(Dataset entries)

────────

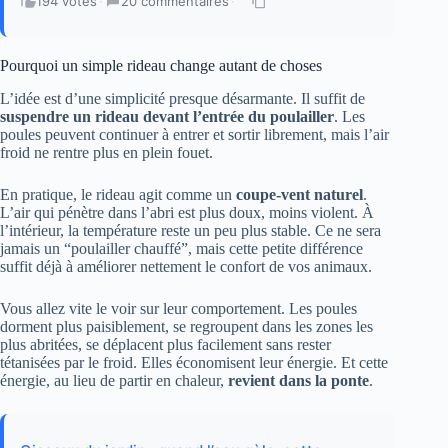
194 votes
·
20 commentaires
·
Pourquoi un simple rideau change autant de choses
L’idée est d’une simplicité presque désarmante. Il suffit de
suspendre un rideau devant l’entrée du poulailler
. Les
poules peuvent continuer à entrer et sortir librement, mais l’air
froid ne rentre plus en plein fouet.
En pratique, le rideau agit comme un
coupe-vent naturel
.
L’air qui pénètre dans l’abri est plus doux, moins violent. À
l’intérieur, la température reste un peu plus stable. Ce ne sera
jamais un “poulailler chauffé”, mais cette petite différence
suffit déjà à améliorer nettement le confort de vos animaux.
Vous allez vite le voir sur leur comportement. Les poules
dorment plus paisiblement, se regroupent dans les zones les
plus abritées, se déplacent plus facilement sans rester
tétanisées par le froid. Elles économisent leur énergie. Et cette
énergie, au lieu de partir en chaleur,
revient dans la ponte
.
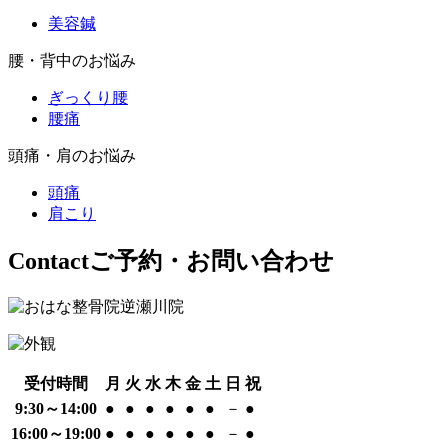
美容鍼
腰・背中のお悩み
ぎっくり腰
腰痛
頭痛・肩のお悩み
頭痛
肩こり
Contact
ご予約・お問い合わせ
受付時間
月
火
水
木
金
土
日
祝
9:30～14:00
●
●
●
●
●
●
－
●
16:00～19:00
●
●
●
●
●
●
－
●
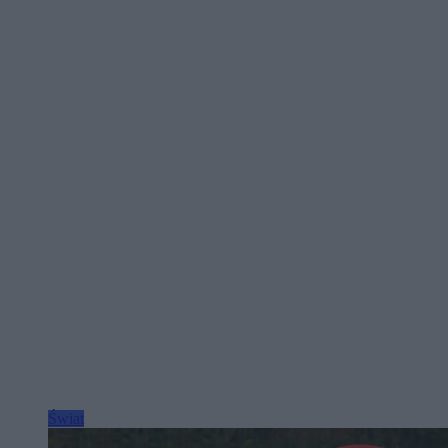
Świat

────────

Try it: Could you write out the rows above again, swapping every "rideau" for "voilage", changing nothing else, and leaving the pictures out?

Task result:
194 votes
·
20 commentaires
·
Pourquoi un simple voilage change autant de choses
L’idée est d’une simplicité presque désarmante. Il suffit de
suspendre un voilage devant l’entrée du poulailler
. Les
poules peuvent continuer à entrer et sortir librement, mais l’air
froid ne rentre plus en plein fouet.
En pratique, le voilage agit comme un
coupe-vent naturel
.
L’air qui pénètre dans l’abri est plus doux, moins violent. À
l’intérieur, la température reste un peu plus stable. Ce ne sera
jamais un “poulailler chauffé”, mais cette petite différence
suffit déjà à améliorer nettement le confort de vos animaux.
Vous allez vite le voir sur leur comportement. Les poules
dorment plus paisiblement, se regroupent dans les zones les
plus abritées, se déplacent plus facilement sans rester
tétanisées par le froid. Elles économisent leur énergie. Et cette
énergie, au lieu de partir en chaleur,
revient dans la ponte
.
美容鍼
腰・背中のお悩み
ぎっくり腰
腰痛
頭痛・肩のお悩み
頭痛
肩こり
Contact
ご予約・お問い合わせ
受付時間
月
火
水
木
金
土
日
祝
9:30～14:00
●
●
●
●
●
●
－
●
16:00～19:00
●
●
●
●
●
●
－
●
Świat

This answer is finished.